Extend the court judgment excerpt about miscellaneous applications in disposed writ petitions, picking up right after its final sentence.

[start SELECTED EXTRACT]

Learned Counsel submitted that the practice of filing miscellaneous application in disposed of writ petitions are on the rise, in spite of the fact that this practice has been deprecated by this Court in various judgments. Reference was made to the judgment of this Court in Hari Singh Mann v. Harbhajan Singh Bajwa and Ors. MANU/SC/0665/2000 : (2001) 1 SCC 169. Learned Counsel further submitted that the High Court, by granting stay of arrest, is depriving the trial Courts of its power to issue orders under Section 439 Code of Criminal Procedure. Learned Counsel also submitted that the order of the High Court is also interfering with the powers of the Family Court in passing appropriate orders in the application filed under Section 125 Code of Criminal Procedure.

[end SELECTED EXTRACT]
[start EXTRACTED INFORMATION]

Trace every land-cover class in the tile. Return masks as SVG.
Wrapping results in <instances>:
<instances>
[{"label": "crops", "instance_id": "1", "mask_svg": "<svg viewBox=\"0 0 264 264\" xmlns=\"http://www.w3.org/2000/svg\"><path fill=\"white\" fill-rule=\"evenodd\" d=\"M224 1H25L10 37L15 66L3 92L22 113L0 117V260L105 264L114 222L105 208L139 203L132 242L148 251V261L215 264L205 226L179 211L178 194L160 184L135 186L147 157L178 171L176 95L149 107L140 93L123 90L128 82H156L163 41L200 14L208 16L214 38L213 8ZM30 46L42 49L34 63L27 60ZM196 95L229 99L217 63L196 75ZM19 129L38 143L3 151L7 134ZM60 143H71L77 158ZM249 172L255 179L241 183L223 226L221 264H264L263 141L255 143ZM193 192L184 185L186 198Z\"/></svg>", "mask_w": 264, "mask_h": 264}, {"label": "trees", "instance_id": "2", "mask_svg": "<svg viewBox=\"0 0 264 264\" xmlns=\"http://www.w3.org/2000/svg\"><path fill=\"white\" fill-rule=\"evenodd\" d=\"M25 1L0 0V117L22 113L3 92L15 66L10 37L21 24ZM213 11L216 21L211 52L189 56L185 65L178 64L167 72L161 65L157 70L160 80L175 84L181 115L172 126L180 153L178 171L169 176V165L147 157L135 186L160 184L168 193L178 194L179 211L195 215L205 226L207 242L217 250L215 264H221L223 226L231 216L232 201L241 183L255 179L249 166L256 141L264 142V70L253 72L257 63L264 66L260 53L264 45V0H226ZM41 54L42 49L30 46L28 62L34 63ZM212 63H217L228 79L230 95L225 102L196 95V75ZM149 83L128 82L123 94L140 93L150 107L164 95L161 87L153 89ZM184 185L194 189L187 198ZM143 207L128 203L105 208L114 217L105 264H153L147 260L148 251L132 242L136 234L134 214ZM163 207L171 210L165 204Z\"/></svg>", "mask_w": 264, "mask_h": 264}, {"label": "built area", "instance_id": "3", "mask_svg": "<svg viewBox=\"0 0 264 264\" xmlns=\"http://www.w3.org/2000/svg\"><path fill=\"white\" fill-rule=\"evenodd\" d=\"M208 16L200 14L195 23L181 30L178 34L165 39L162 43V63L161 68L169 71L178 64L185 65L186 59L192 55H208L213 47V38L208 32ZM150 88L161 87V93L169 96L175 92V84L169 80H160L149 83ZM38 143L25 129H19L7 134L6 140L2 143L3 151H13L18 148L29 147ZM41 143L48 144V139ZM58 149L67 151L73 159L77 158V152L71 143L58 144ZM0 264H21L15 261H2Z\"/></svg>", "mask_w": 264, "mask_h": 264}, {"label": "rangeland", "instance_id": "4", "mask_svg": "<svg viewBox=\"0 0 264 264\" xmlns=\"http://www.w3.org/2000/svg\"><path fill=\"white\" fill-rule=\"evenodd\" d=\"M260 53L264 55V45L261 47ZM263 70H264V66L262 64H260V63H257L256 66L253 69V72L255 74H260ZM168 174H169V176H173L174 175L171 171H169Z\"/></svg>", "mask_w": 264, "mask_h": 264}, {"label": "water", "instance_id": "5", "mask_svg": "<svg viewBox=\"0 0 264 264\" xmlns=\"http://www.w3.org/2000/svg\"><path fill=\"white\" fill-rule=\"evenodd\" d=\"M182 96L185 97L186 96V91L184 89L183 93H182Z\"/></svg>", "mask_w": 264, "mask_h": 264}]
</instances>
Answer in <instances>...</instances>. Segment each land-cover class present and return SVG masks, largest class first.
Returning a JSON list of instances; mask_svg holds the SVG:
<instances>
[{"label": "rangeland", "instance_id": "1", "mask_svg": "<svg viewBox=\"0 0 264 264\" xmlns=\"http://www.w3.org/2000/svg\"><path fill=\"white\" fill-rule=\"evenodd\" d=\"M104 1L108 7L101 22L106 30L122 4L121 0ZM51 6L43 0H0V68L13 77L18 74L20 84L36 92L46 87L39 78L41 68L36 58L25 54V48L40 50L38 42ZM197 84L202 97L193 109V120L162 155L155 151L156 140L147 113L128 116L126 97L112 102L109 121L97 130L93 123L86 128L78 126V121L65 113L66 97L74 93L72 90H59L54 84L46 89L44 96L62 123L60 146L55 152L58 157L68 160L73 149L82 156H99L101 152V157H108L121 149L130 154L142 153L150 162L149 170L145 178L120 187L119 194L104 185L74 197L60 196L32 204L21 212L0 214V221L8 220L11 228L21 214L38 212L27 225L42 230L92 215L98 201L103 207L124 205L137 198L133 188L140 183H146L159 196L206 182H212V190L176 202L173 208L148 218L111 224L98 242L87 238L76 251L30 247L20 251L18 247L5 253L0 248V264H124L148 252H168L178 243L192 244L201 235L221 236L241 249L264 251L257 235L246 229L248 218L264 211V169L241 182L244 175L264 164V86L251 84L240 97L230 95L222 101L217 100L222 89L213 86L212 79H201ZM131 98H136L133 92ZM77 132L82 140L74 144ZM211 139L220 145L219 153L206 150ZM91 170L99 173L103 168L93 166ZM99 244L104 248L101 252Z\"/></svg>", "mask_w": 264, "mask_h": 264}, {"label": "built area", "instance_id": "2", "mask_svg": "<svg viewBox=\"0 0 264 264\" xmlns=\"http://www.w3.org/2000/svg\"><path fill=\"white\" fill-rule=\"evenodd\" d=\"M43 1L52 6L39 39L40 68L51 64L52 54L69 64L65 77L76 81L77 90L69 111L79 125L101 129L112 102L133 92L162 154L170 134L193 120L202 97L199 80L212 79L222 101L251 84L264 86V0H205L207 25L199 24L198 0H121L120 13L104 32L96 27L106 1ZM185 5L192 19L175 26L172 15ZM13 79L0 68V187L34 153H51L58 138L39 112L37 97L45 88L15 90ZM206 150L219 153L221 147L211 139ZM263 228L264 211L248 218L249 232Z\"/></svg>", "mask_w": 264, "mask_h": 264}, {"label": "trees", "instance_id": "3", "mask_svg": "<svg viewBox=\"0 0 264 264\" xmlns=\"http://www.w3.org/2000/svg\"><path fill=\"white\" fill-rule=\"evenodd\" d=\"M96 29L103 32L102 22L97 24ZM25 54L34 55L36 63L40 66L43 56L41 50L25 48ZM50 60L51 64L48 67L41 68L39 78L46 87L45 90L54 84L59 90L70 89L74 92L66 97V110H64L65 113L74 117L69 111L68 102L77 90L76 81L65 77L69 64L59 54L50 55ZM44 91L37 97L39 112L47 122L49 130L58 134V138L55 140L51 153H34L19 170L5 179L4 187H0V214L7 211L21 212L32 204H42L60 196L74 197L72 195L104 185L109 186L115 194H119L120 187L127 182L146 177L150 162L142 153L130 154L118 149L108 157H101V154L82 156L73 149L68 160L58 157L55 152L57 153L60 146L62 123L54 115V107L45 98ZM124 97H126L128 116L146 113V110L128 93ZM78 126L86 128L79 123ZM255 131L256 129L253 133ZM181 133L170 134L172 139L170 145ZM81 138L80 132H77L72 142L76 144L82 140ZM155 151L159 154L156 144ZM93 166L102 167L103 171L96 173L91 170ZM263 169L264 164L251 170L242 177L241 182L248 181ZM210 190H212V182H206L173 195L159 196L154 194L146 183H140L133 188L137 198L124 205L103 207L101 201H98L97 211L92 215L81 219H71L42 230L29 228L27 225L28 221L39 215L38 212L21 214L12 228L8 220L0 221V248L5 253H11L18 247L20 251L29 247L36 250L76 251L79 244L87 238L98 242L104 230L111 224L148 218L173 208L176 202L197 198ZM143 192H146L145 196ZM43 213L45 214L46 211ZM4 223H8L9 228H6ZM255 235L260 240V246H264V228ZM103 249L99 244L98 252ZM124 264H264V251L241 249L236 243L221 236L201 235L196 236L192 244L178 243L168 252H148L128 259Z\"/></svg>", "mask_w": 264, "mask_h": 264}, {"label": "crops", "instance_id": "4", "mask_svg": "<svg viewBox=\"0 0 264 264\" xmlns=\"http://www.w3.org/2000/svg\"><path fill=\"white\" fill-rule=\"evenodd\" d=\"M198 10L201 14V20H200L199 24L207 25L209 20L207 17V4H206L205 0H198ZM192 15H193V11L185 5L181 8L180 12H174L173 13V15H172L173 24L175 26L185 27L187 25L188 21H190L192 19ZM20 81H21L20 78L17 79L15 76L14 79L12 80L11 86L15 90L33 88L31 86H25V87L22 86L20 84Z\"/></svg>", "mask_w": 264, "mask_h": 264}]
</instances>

[end EXTRACTED INFORMATION]

ANSWER TO THE TASK:
10. Shri Arvind Kumar, Learned Counsel appearing for the Respondent, submitted that the High Court has only granted stay of the arrest of 1st Respondent till the conclusion of the trial, consequently, no prejudice has been caused to the Appellant. Further, it was also pointed out that 1st Respondent is depositing the amount of Rs. 2,000/- per month in the Court of Chief Judicial Magistrate, Agra, as directed by the High Court and that Appellant has made an application for withdrawal of the said amount as well. Further, it was also stated that since the Appellant was not a party to the Criminal Writ Petition No. 5877 of 2003 as well as in Criminal Miscellaneous Application No. 133306 of 2004, this appeal preferred by the Appellant is not maintainable.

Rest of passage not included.